RECORDS TO USE →
§

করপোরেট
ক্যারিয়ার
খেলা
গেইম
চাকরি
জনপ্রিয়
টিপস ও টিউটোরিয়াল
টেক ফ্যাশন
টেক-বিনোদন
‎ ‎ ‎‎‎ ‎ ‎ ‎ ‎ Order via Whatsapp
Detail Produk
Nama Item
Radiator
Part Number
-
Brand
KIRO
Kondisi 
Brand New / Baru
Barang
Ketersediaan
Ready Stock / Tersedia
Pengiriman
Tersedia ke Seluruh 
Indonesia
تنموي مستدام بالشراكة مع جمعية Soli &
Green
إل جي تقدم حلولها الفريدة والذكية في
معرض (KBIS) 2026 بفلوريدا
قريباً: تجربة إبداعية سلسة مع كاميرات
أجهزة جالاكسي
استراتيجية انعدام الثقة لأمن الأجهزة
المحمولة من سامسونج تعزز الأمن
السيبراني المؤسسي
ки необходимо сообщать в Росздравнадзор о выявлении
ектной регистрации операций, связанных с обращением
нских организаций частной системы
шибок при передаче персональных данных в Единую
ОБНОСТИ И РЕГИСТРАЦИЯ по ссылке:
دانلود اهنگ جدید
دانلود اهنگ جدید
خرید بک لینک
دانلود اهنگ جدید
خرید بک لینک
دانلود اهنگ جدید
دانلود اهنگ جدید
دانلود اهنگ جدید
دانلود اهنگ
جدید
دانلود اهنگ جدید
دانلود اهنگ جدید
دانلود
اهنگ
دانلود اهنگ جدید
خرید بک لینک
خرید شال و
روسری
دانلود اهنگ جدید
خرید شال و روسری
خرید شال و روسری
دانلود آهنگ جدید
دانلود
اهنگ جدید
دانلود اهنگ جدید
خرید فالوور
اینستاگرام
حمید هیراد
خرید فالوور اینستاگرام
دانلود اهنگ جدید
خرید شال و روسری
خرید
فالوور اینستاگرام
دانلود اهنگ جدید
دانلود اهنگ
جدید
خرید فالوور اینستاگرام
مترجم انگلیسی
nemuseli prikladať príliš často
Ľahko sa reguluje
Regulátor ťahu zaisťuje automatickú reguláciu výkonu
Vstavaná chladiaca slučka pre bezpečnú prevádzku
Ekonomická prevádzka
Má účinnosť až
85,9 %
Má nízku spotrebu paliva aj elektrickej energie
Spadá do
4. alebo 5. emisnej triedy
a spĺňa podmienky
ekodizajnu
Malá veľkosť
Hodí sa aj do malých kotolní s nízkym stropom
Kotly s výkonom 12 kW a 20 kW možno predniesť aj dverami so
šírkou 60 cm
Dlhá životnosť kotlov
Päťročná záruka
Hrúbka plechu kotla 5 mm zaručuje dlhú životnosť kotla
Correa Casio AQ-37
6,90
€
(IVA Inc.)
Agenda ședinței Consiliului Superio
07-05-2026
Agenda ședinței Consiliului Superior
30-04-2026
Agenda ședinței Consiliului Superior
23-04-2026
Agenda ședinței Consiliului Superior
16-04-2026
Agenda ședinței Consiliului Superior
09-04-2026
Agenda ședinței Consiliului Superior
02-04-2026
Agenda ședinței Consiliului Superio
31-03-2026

§

WHAT YOU NEED TO DO → Copy the text of every row above word for word, keeping each line as it appears.

RESPONSE TO THIS TASK →
করপোরেট
ক্যারিয়ার
খেলা
গেইম
চাকরি
জনপ্রিয়
টিপস ও টিউটোরিয়াল
টেক ফ্যাশন
টেক-বিনোদন
‎ ‎ ‎‎‎ ‎ ‎ ‎ ‎ Order via Whatsapp
Detail Produk
Nama Item
Radiator
Part Number
-
Brand
KIRO
Kondisi 
Brand New / Baru
Barang
Ketersediaan
Ready Stock / Tersedia
Pengiriman
Tersedia ke Seluruh 
Indonesia
تنموي مستدام بالشراكة مع جمعية Soli &
Green
إل جي تقدم حلولها الفريدة والذكية في
معرض (KBIS) 2026 بفلوريدا
قريباً: تجربة إبداعية سلسة مع كاميرات
أجهزة جالاكسي
استراتيجية انعدام الثقة لأمن الأجهزة
المحمولة من سامسونج تعزز الأمن
السيبراني المؤسسي
ки необходимо сообщать в Росздравнадзор о выявлении
ектной регистрации операций, связанных с обращением
нских организаций частной системы
шибок при передаче персональных данных в Единую
ОБНОСТИ И РЕГИСТРАЦИЯ по ссылке:
دانلود اهنگ جدید
دانلود اهنگ جدید
خرید بک لینک
دانلود اهنگ جدید
خرید بک لینک
دانلود اهنگ جدید
دانلود اهنگ جدید
دانلود اهنگ جدید
دانلود اهنگ
جدید
دانلود اهنگ جدید
دانلود اهنگ جدید
دانلود
اهنگ
دانلود اهنگ جدید
خرید بک لینک
خرید شال و
روسری
دانلود اهنگ جدید
خرید شال و روسری
خرید شال و روسری
دانلود آهنگ جدید
دانلود
اهنگ جدید
دانلود اهنگ جدید
خرید فالوور
اینستاگرام
حمید هیراد
خرید فالوور اینستاگرام
دانلود اهنگ جدید
خرید شال و روسری
خرید
فالوور اینستاگرام
دانلود اهنگ جدید
دانلود اهنگ
جدید
خرید فالوور اینستاگرام
مترجم انگلیسی
nemuseli prikladať príliš často
Ľahko sa reguluje
Regulátor ťahu zaisťuje automatickú reguláciu výkonu
Vstavaná chladiaca slučka pre bezpečnú prevádzku
Ekonomická prevádzka
Má účinnosť až
85,9 %
Má nízku spotrebu paliva aj elektrickej energie
Spadá do
4. alebo 5. emisnej triedy
a spĺňa podmienky
ekodizajnu
Malá veľkosť
Hodí sa aj do malých kotolní s nízkym stropom
Kotly s výkonom 12 kW a 20 kW možno predniesť aj dverami so
šírkou 60 cm
Dlhá životnosť kotlov
Päťročná záruka
Hrúbka plechu kotla 5 mm zaručuje dlhú životnosť kotla
Correa Casio AQ-37
6,90
€
(IVA Inc.)
Agenda ședinței Consiliului Superio
07-05-2026
Agenda ședinței Consiliului Superior
30-04-2026
Agenda ședinței Consiliului Superior
23-04-2026
Agenda ședinței Consiliului Superior
16-04-2026
Agenda ședinței Consiliului Superior
09-04-2026
Agenda ședinței Consiliului Superior
02-04-2026
Agenda ședinței Consiliului Superio
31-03-2026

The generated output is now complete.